• _Work to complete_
The reply should hold only the lines below beginning at the one with "Built Coney's First Amusement Park" and ending at the one with "them as we move forward.", copied exactly, with every picture left out.

• _Material shown_
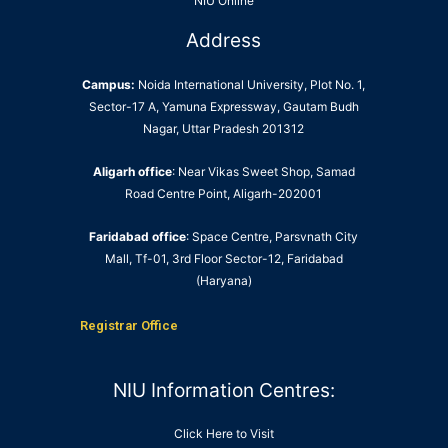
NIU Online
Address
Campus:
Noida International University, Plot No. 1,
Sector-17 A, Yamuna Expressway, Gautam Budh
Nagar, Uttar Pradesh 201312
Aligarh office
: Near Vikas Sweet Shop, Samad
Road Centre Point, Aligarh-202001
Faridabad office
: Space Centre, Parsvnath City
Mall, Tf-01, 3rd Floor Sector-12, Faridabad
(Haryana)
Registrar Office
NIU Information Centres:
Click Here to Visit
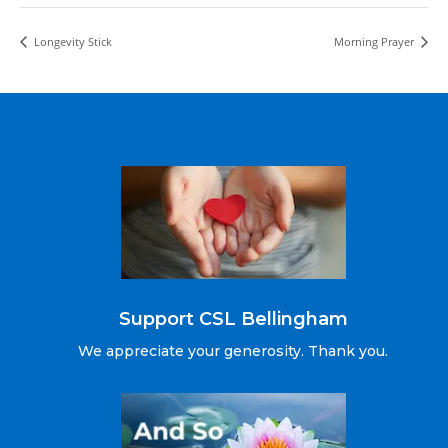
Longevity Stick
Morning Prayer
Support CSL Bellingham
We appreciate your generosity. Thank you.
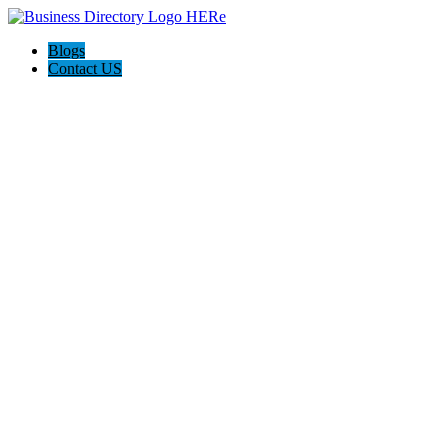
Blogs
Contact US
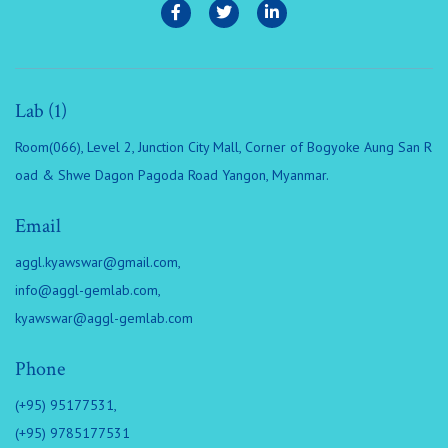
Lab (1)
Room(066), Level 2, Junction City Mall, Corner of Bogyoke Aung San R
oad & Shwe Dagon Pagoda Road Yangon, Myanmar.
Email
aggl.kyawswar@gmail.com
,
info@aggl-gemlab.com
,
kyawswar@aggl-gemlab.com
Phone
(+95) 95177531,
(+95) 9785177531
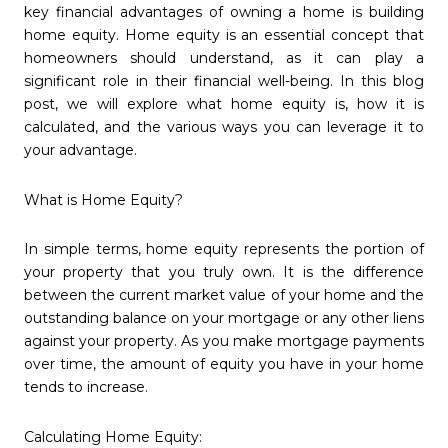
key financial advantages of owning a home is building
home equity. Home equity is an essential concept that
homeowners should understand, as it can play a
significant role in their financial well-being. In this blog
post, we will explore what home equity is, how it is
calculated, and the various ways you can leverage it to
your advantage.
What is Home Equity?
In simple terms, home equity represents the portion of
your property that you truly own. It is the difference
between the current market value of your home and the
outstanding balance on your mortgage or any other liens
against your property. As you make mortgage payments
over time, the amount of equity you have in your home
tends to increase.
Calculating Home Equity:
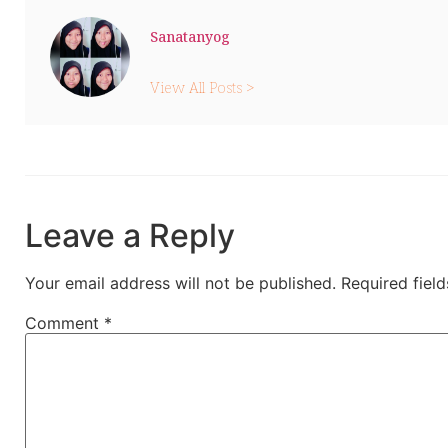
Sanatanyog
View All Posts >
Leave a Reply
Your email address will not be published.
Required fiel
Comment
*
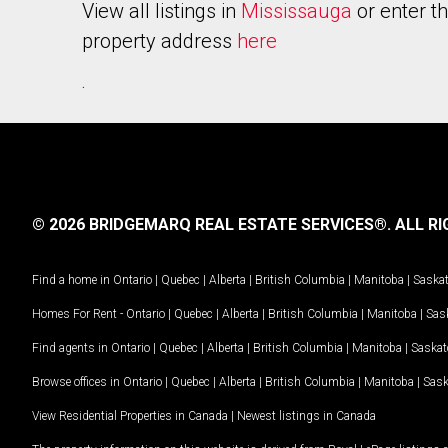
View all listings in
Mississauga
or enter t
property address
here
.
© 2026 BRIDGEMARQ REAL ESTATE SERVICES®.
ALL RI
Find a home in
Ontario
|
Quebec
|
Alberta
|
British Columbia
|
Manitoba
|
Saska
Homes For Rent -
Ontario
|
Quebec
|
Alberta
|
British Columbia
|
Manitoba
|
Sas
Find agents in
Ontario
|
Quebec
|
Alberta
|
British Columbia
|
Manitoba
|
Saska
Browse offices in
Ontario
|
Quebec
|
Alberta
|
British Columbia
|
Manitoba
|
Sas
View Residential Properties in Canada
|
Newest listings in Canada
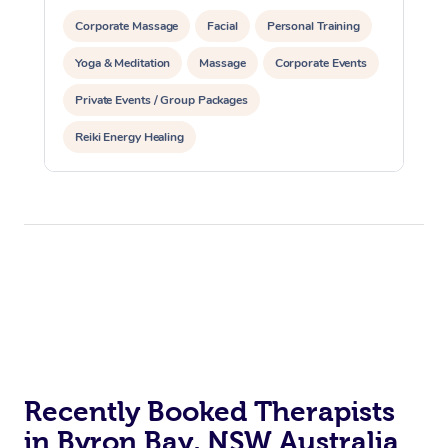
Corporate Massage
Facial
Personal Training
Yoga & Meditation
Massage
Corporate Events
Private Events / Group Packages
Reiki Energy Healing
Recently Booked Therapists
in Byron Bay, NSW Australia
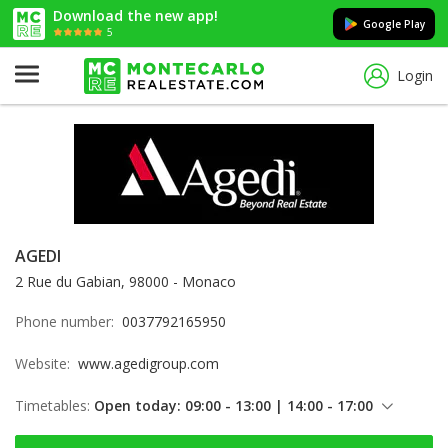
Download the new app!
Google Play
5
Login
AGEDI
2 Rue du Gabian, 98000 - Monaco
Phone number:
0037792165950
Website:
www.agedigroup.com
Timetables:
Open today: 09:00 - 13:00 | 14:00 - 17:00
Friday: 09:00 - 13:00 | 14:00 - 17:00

---

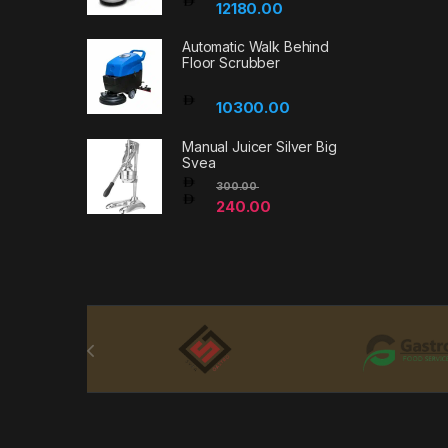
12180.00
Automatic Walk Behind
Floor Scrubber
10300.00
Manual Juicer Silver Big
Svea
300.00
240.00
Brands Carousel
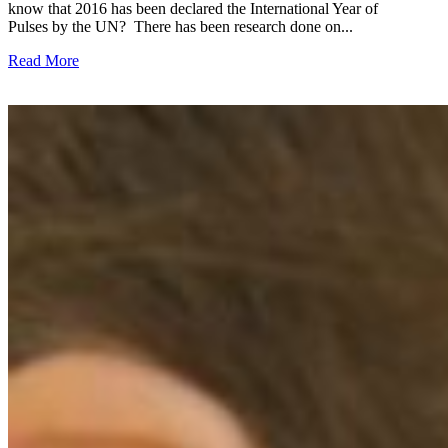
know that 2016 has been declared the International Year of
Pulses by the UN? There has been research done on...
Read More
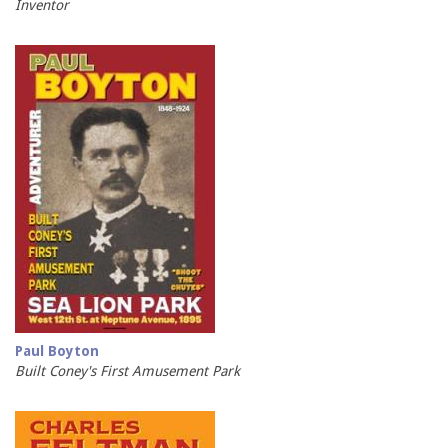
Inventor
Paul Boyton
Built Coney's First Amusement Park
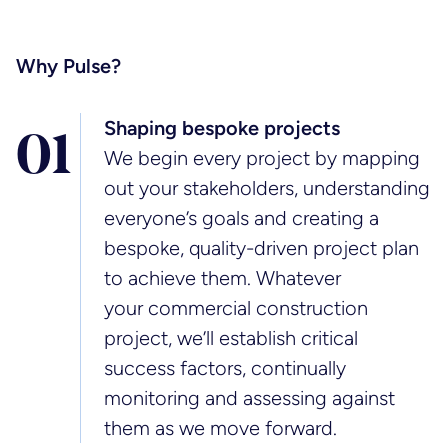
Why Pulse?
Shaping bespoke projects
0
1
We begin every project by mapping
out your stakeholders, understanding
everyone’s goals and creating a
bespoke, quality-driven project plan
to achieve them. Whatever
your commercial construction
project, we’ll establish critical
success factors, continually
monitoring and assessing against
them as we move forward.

• _Result_
Built Coney's First Amusement Park
Why Pulse?
Shaping bespoke projects
0
1
We begin every project by mapping
out your stakeholders, understanding
everyone’s goals and creating a
bespoke, quality-driven project plan
to achieve them. Whatever
your commercial construction
project, we’ll establish critical
success factors, continually
monitoring and assessing against
them as we move forward.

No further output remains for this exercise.